» **WORKING DATA**:
== Segment start ==

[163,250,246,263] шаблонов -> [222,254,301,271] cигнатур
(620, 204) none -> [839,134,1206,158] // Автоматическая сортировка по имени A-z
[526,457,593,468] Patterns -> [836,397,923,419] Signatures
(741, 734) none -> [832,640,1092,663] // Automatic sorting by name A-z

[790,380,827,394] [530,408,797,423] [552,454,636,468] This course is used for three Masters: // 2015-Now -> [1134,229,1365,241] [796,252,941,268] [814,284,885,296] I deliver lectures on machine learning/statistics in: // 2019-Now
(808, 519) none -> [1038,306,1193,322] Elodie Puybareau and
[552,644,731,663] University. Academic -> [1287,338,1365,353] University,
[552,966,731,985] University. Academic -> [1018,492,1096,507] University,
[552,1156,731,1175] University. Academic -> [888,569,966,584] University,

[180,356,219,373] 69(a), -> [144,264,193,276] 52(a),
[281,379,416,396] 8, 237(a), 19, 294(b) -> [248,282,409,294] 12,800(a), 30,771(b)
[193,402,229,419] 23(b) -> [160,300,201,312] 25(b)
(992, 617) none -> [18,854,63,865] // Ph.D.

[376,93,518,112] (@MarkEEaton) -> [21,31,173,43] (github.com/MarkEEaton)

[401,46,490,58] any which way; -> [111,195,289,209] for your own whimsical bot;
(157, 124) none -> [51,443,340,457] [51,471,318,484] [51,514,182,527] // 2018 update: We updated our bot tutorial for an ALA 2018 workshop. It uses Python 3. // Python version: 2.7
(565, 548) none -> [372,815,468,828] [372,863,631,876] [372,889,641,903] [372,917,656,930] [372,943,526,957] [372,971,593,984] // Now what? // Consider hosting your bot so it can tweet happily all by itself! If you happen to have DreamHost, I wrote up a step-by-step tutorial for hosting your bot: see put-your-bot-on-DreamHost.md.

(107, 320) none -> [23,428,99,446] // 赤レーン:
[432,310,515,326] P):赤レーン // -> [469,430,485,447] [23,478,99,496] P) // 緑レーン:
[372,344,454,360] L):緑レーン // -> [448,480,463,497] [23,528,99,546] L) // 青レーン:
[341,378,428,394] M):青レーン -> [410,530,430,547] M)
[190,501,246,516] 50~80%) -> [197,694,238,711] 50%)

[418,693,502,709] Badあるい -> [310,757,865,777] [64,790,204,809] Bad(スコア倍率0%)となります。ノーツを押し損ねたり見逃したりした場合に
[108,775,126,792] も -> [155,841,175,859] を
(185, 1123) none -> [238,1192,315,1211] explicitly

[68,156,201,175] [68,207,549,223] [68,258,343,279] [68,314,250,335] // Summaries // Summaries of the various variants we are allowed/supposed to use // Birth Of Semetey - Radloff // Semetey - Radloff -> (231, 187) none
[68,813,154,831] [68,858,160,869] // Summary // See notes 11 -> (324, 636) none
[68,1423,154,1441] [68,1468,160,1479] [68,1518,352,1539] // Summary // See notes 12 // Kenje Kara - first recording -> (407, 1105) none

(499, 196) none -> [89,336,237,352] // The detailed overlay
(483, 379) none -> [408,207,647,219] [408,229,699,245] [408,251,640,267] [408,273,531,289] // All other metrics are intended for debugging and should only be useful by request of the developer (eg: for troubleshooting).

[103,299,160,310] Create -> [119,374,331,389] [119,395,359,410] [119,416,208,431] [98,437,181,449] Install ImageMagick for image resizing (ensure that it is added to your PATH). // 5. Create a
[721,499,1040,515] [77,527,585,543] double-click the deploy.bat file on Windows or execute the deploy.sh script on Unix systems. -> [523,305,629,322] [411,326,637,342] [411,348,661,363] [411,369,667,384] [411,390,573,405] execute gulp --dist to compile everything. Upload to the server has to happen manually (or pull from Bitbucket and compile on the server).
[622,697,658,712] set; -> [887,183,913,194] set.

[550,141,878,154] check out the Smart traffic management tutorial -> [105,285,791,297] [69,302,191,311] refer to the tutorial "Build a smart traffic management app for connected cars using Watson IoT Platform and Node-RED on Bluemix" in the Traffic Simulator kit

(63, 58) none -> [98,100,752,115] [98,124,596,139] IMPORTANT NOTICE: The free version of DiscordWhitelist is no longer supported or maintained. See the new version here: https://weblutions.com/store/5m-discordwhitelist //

== Segment end ==

» **ABOUT THIS EXERCISE**:
Set down, exactly as they stand above, the lines starting with the line with "(565, 548) none" and going on through the line with "[418,693,502,709] Badあるい ->", and no others.

» **PROBLEM SOLUTION**:
(565, 548) none -> [372,815,468,828] [372,863,631,876] [372,889,641,903] [372,917,656,930] [372,943,526,957] [372,971,593,984] // Now what? // Consider hosting your bot so it can tweet happily all by itself! If you happen to have DreamHost, I wrote up a step-by-step tutorial for hosting your bot: see put-your-bot-on-DreamHost.md.

(107, 320) none -> [23,428,99,446] // 赤レーン:
[432,310,515,326] P):赤レーン // -> [469,430,485,447] [23,478,99,496] P) // 緑レーン:
[372,344,454,360] L):緑レーン // -> [448,480,463,497] [23,528,99,546] L) // 青レーン:
[341,378,428,394] M):青レーン -> [410,530,430,547] M)
[190,501,246,516] 50~80%) -> [197,694,238,711] 50%)

[418,693,502,709] Badあるい -> [310,757,865,777] [64,790,204,809] Bad(スコア倍率0%)となります。ノーツを押し損ねたり見逃したりした場合に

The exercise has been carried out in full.